What do you like best?

It is really easy to integrate. Very widely used security framework, which makes it reliable. You can understand how to implement without too much effort. We used it for authentication and authorization of API requests, which did a nice job. And some implementations are highly customizable.

What do you dislike?

Before using Shiro I had done some research, I compared Shiro and 2 other popular security frameworks. One point Shiro was behind was code quality. Their code quality was not as good as other candidates. And the iterations are not so fast, they are still developing but I guess with limited resource.
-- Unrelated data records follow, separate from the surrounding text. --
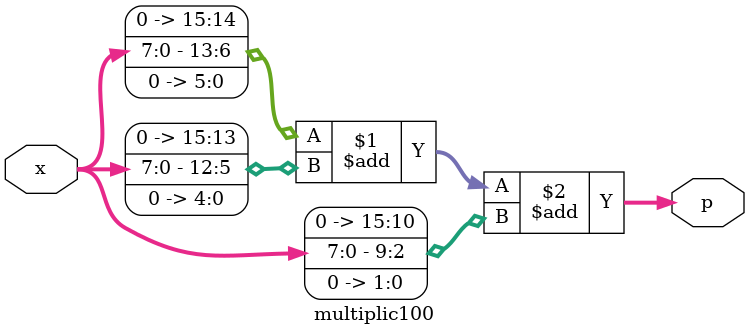
<source format=v>
/* binary multiplication decimal numbers */
module multiplic100 (
	input wire [7:0] x,
	output wire [15:0] p
);

	/* 100 = 2 ^ 6 + 2 ^ 5 + 2 ^ 2 */
	assign p = {2'b0, x, 6'b000000} + {3'b000, x, 5'b00000} + {6'b000000, x, 2'b00};

endmodule

</source>
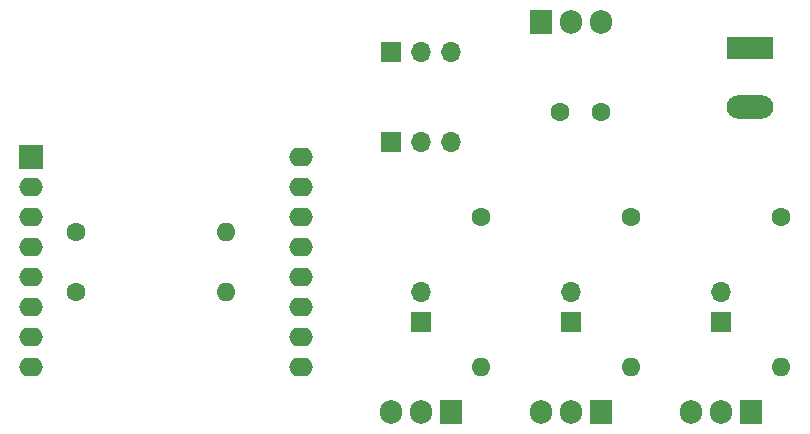
<source format=gbr>
%TF.GenerationSoftware,KiCad,Pcbnew,(6.0.5)*%
%TF.CreationDate,2022-06-05T14:33:10+07:00*%
%TF.ProjectId,timer,74696d65-722e-46b6-9963-61645f706362,rev?*%
%TF.SameCoordinates,Original*%
%TF.FileFunction,Soldermask,Top*%
%TF.FilePolarity,Negative*%
%FSLAX46Y46*%
G04 Gerber Fmt 4.6, Leading zero omitted, Abs format (unit mm)*
G04 Created by KiCad (PCBNEW (6.0.5)) date 2022-06-05 14:33:10*
%MOMM*%
%LPD*%
G01*
G04 APERTURE LIST*
%ADD10C,1.600000*%
%ADD11O,1.600000X1.600000*%
%ADD12R,3.960000X1.980000*%
%ADD13O,3.960000X1.980000*%
%ADD14R,1.905000X2.000000*%
%ADD15O,1.905000X2.000000*%
%ADD16R,1.700000X1.700000*%
%ADD17O,1.700000X1.700000*%
%ADD18R,2.000000X2.000000*%
%ADD19O,2.000000X1.600000*%
G04 APERTURE END LIST*
D10*
%TO.C,R5*%
X97790000Y-109220000D03*
D11*
X110490000Y-109220000D03*
%TD*%
D12*
%TO.C,Input1*%
X154870000Y-88580000D03*
D13*
X154870000Y-93580000D03*
%TD*%
D14*
%TO.C,Q1*%
X154940000Y-119380000D03*
D15*
X152400000Y-119380000D03*
X149860000Y-119380000D03*
%TD*%
D14*
%TO.C,Q2*%
X129540000Y-119380000D03*
D15*
X127000000Y-119380000D03*
X124460000Y-119380000D03*
%TD*%
D16*
%TO.C,LA3*%
X139650000Y-111760000D03*
D17*
X139650000Y-109220000D03*
%TD*%
D18*
%TO.C,U2*%
X93980000Y-97790000D03*
D19*
X93980000Y-100330000D03*
X93980000Y-102870000D03*
X93980000Y-105410000D03*
X93980000Y-107950000D03*
X93980000Y-110490000D03*
X93980000Y-113030000D03*
X93980000Y-115570000D03*
X116840000Y-115570000D03*
X116840000Y-113030000D03*
X116840000Y-110490000D03*
X116840000Y-107950000D03*
X116840000Y-105410000D03*
X116840000Y-102870000D03*
X116840000Y-100330000D03*
X116840000Y-97790000D03*
%TD*%
D16*
%TO.C,J1*%
X124460000Y-88900000D03*
D17*
X127000000Y-88900000D03*
X129540000Y-88900000D03*
%TD*%
D16*
%TO.C,LA2*%
X127000000Y-111760000D03*
D17*
X127000000Y-109220000D03*
%TD*%
D10*
%TO.C,C1*%
X142240000Y-93980000D03*
X138740000Y-93980000D03*
%TD*%
%TO.C,R3*%
X144780000Y-102870000D03*
D11*
X144780000Y-115570000D03*
%TD*%
D10*
%TO.C,R4*%
X97790000Y-104140000D03*
D11*
X110490000Y-104140000D03*
%TD*%
D14*
%TO.C,U1*%
X137160000Y-86360000D03*
D15*
X139700000Y-86360000D03*
X142240000Y-86360000D03*
%TD*%
D16*
%TO.C,J2*%
X124460000Y-96520000D03*
D17*
X127000000Y-96520000D03*
X129540000Y-96520000D03*
%TD*%
D14*
%TO.C,Q3*%
X142240000Y-119380000D03*
D15*
X139700000Y-119380000D03*
X137160000Y-119380000D03*
%TD*%
D10*
%TO.C,R1*%
X157480000Y-102870000D03*
D11*
X157480000Y-115570000D03*
%TD*%
D16*
%TO.C,LA1*%
X152400000Y-111760000D03*
D17*
X152400000Y-109220000D03*
%TD*%
D10*
%TO.C,R2*%
X132080000Y-102870000D03*
D11*
X132080000Y-115570000D03*
%TD*%
M02*

</source>
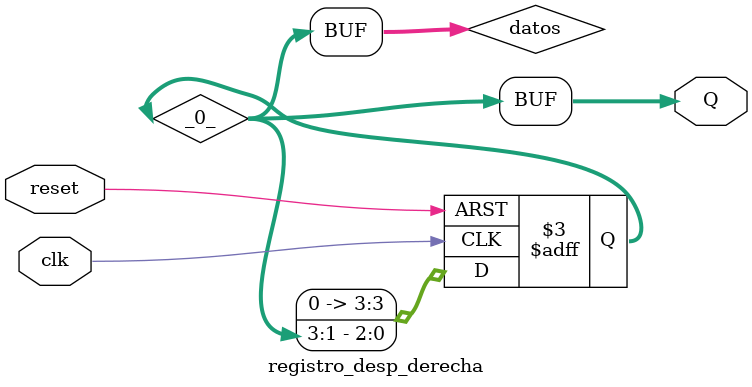
<source format=v>
/* Generated by Yosys 0.51+101 (git sha1 314842d2a, g++ 14.2.1 -fPIC -O3) */

module registro_desp_derecha(clk, reset, Q);
  reg [3:0] _0_ = 4'h3;
  output [3:0] Q;
  wire [3:0] Q;
  input clk;
  wire clk;
  wire [3:0] datos;
  input reset;
  wire reset;
  always @(posedge clk, posedge reset)
    if (reset) _0_ <= 4'h3;
    else _0_ <= { 1'h0, datos[3:1] };
  assign datos = _0_;
  assign Q = datos;
endmodule

</source>
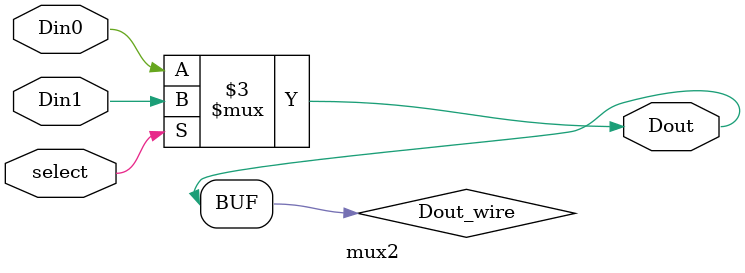
<source format=sv>
module mux2 (input Din0, Din1,select,
				 output Dout);
				 
logic Dout_wire;
assign Dout = Dout_wire;
always @ (Din0 or Din1 or select)		// inputs to mux
begin
	case(select)								// select truth table
	1'b0		:Dout_wire = Din0; 
	default  	:Dout_wire = Din1; 
	endcase
end
endmodule 
</source>
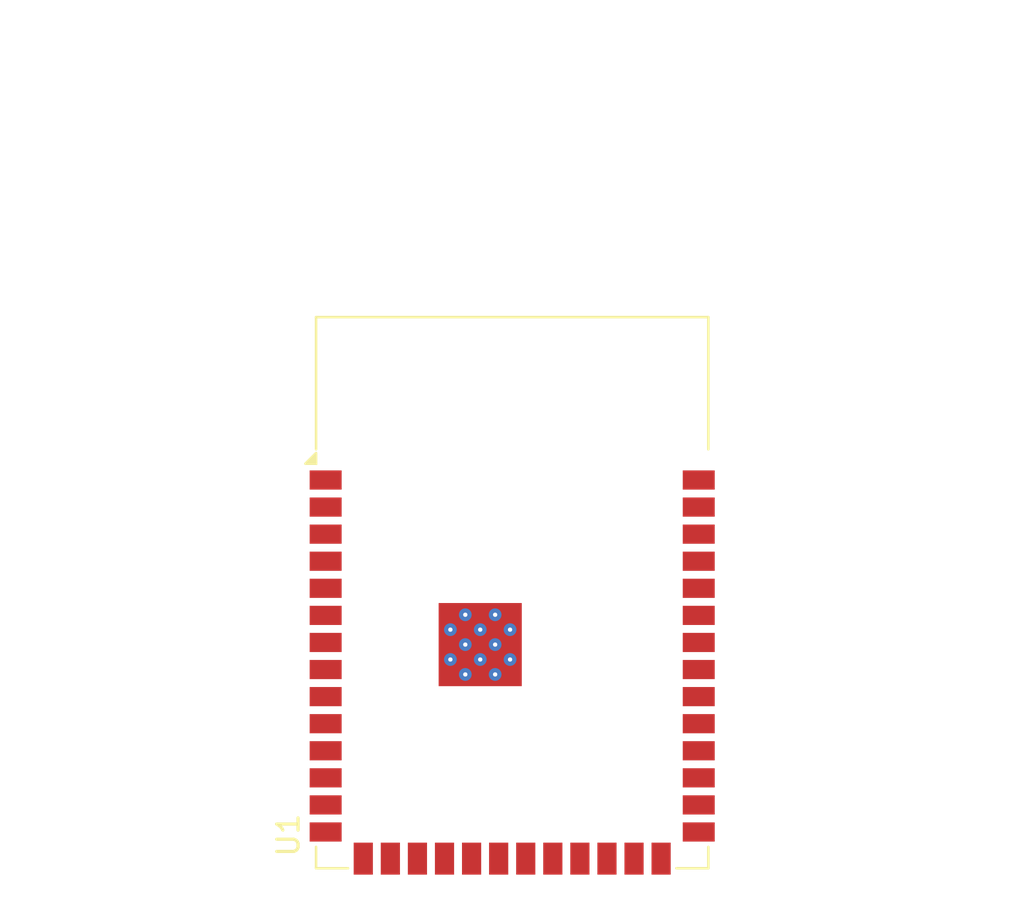
<source format=kicad_pcb>
(kicad_pcb
	(version 20240108)
	(generator "pcbnew")
	(generator_version "8.0")
	(general
		(thickness 1.6)
		(legacy_teardrops no)
	)
	(paper "A4")
	(layers
		(0 "F.Cu" signal)
		(31 "B.Cu" signal)
		(32 "B.Adhes" user "B.Adhesive")
		(33 "F.Adhes" user "F.Adhesive")
		(34 "B.Paste" user)
		(35 "F.Paste" user)
		(36 "B.SilkS" user "B.Silkscreen")
		(37 "F.SilkS" user "F.Silkscreen")
		(38 "B.Mask" user)
		(39 "F.Mask" user)
		(40 "Dwgs.User" user "User.Drawings")
		(41 "Cmts.User" user "User.Comments")
		(42 "Eco1.User" user "User.Eco1")
		(43 "Eco2.User" user "User.Eco2")
		(44 "Edge.Cuts" user)
		(45 "Margin" user)
		(46 "B.CrtYd" user "B.Courtyard")
		(47 "F.CrtYd" user "F.Courtyard")
		(48 "B.Fab" user)
		(49 "F.Fab" user)
		(50 "User.1" user)
		(51 "User.2" user)
		(52 "User.3" user)
		(53 "User.4" user)
		(54 "User.5" user)
		(55 "User.6" user)
		(56 "User.7" user)
		(57 "User.8" user)
		(58 "User.9" user)
	)
	(setup
		(pad_to_mask_clearance 0)
		(allow_soldermask_bridges_in_footprints no)
		(pcbplotparams
			(layerselection 0x00010fc_ffffffff)
			(plot_on_all_layers_selection 0x0000000_00000000)
			(disableapertmacros no)
			(usegerberextensions no)
			(usegerberattributes yes)
			(usegerberadvancedattributes yes)
			(creategerberjobfile yes)
			(dashed_line_dash_ratio 12.000000)
			(dashed_line_gap_ratio 3.000000)
			(svgprecision 4)
			(plotframeref no)
			(viasonmask no)
			(mode 1)
			(useauxorigin no)
			(hpglpennumber 1)
			(hpglpenspeed 20)
			(hpglpendiameter 15.000000)
			(pdf_front_fp_property_popups yes)
			(pdf_back_fp_property_popups yes)
			(dxfpolygonmode yes)
			(dxfimperialunits yes)
			(dxfusepcbnewfont yes)
			(psnegative no)
			(psa4output no)
			(plotreference yes)
			(plotvalue yes)
			(plotfptext yes)
			(plotinvisibletext no)
			(sketchpadsonfab no)
			(subtractmaskfromsilk no)
			(outputformat 1)
			(mirror no)
			(drillshape 1)
			(scaleselection 1)
			(outputdirectory "")
		)
	)
	(net 0 "")
	(net 1 "/D8")
	(net 2 "/D7")
	(net 3 "/CAM_RESET")
	(net 4 "Net-(U1-GND-Pad1)")
	(net 5 "/D2")
	(net 6 "/CAM_SIOD")
	(net 7 "unconnected-(U1-RXD0-Pad36)")
	(net 8 "unconnected-(U1-IO47-Pad24)")
	(net 9 "unconnected-(U1-IO45-Pad26)")
	(net 10 "unconnected-(U1-IO35-Pad28)")
	(net 11 "/DGND")
	(net 12 "unconnected-(U1-IO0-Pad27)")
	(net 13 "unconnected-(U1-IO48-Pad25)")
	(net 14 "/CAM_PCLK")
	(net 15 "unconnected-(U1-IO40-Pad33)")
	(net 16 "unconnected-(U1-IO46-Pad16)")
	(net 17 "unconnected-(U1-USB_D+-Pad14)")
	(net 18 "unconnected-(U1-TXD0-Pad37)")
	(net 19 "unconnected-(U1-IO2-Pad38)")
	(net 20 "/CAM_SIOC")
	(net 21 "unconnected-(U1-IO1-Pad39)")
	(net 22 "unconnected-(U1-IO39-Pad32)")
	(net 23 "/CAM_VSYNC")
	(net 24 "unconnected-(U1-EN-Pad3)")
	(net 25 "unconnected-(U1-IO21-Pad23)")
	(net 26 "unconnected-(U1-IO42-Pad35)")
	(net 27 "unconnected-(U1-IO36-Pad29)")
	(net 28 "unconnected-(U1-IO37-Pad30)")
	(net 29 "/D3")
	(net 30 "unconnected-(U1-USB_D--Pad13)")
	(net 31 "/CAM_XVCLK")
	(net 32 "unconnected-(U1-IO38-Pad31)")
	(net 33 "/D4")
	(net 34 "unconnected-(U1-IO41-Pad34)")
	(net 35 "/D6")
	(net 36 "unconnected-(U1-3V3-Pad2)")
	(net 37 "/D9")
	(net 38 "unconnected-(U1-IO3-Pad15)")
	(net 39 "/D5")
	(footprint "RF_Module:ESP32-S3-WROOM-1" (layer "F.Cu") (at 115.49 79.5))
)

</source>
Recommendations to others considering the product:

If you need a fast implementation of security layer, Apache Shiro can be a very good solution. A mid level developer can handle the development quite good. Of course you need to consider your business and tech needs. For example there can be more suitable frameworks which can fit into your tech stack, maybe offer some extra features.

What problems are you solving with the product? What benefits have you realized?

We integrated our platform login with LDAP. I used Apache Shiro there, it was easy and convenient.

Also we implemented API requests auth operations with Apache Shiro.

We had very strict deadlines, integrating with Shiro earned us some time. It was good to solve auth features quick and nice. We also had to customize some interfaces of the framework, it was also doable, we were successfully able to add our logic on authentication.

Shiro supports resource based access control, which is cool, instead of role check we are able to check if action is permitted or not.